The new CSSF FAQ – Sustainable Finance Disclosure Regulation

On 2 December 2022, the CSSF issued an FAQ in relation to the Sustainable Finance Disclosure Regulation (EU) 2019/2088 (SFDR) (“FAQ”). In its FAQ the CSSF (i) defines which financial market participants (“FMPs”) and financial products are targeted while (ii) providing at the same time further clarifications on aspects of the SFDR.

Scope of the FAQ

The FAQ shall apply to the following FMPs:

  • Alternative Investment Fund Managers (AIFMs);
  • UCITS Management Companies;
  • Managers of a qualifying EuVECA; 
  • and Managers of a qualifying EuSEF.

Financial products within the scope of the FAQ will be Alternative Investment Funds (AIFs) and Undertakings for Collective Investment in Transferable Securities (UCITS) as referred to under Article 2 SFDR. 

According to the CSSF, this FAQ must be read in conjunction with the FAQs issued by the EU Commission, clarifications from the European Supervisory Authorities and CSSF Communiqués on SFDR. In this article, all terms not otherwise defined shall have the same meaning as in the FAQ. 


The CSSF confirms that changes to Article 8 and Article 9 SFDR RTS pre-contractual templates follow the same regime as any other changes made to the prospectus, including those changes which are considered to be material changes in light of CSSF Circular 14/591.

The mere introduction of templates under the SFDR RTS to a prospectus shall not be considered a material change.

Where the portfolio management function has been delegated by a Luxembourg IFM, the latter remains responsible for the website disclosure requirements of Article 10 SFDR in relation to the relevant financial product for which it acts as FMP. The Luxembourg IFM must also ensure that all relevant information pursuant to Article 10 SFDR is made available on its website or on another website.

Minimum investment thresholds disclosed by funds under Article 8 or Article 9 SFDR in their prospectus shall be considered as binding commitments of the investment strategy of the fund. IFMs must ensure ongoing compliance with all the rules set out in the prospectus while the depositary shall monitor the compliance of investment restrictions according to applicable legal provisions.

Investments made by a financial product to which Article 9 SFDR applies should qualify as “sustainable investments” as defined in Article 2(17) SFDR at the date of the actual investments and on an ongoing basis during the life cycle of the fund.

Clarifications are also made concerning the use of exclusion strategies by investment funds disclosing under Article 8 SFDR and Article 9 SFDR:

  • Investment funds disclosing under Article 8 SFDR shall provide a description of how the investment strategy allows to meet the environmental and/or social characteristics. Should only an exclusion strategy be applied as a key element of the ESG strategy applicable to the relevant fund, the CSSF would expect the detailed exclusion strategy to allow investors to understand how the fund’s environmental and/or social characteristics are being met.
  • For investment funds disclosing under Article 9 SFDR, an exclusion strategy only is not acceptable and the underlying assets of such fund must qualify as “sustainable investments”; this does not however prevent investment funds from including other investments for certain specific purposes such as hedging or liquidity which need to fit the overall sustainable investment objective of the investment fund.

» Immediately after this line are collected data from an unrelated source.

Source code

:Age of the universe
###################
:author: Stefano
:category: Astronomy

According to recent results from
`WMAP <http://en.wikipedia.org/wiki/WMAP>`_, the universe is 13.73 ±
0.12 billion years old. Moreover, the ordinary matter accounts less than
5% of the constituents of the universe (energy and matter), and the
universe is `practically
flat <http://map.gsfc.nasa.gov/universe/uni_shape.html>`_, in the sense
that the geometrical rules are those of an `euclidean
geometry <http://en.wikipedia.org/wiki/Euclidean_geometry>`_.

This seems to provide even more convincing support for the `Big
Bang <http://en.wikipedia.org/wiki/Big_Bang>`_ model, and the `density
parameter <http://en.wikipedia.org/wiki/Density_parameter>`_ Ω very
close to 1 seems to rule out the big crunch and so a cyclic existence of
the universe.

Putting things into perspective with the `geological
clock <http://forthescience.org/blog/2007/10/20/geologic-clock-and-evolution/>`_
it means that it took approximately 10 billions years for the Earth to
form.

Concerning the application date for periodic disclosure requirements, annual reports of UCITS and AIFs (independent of their financial year-end), issued as from 1 January 2023, with funds disclosing under Article 8 and/or Article 9 of SFDR, shall comply with the product disclosure requirements in periodic reports laid down in Article 11 SFDR and further clarified by the SFDR RTS. This includes the information to be presented in an annex to the annual reports by using the mandatory templates.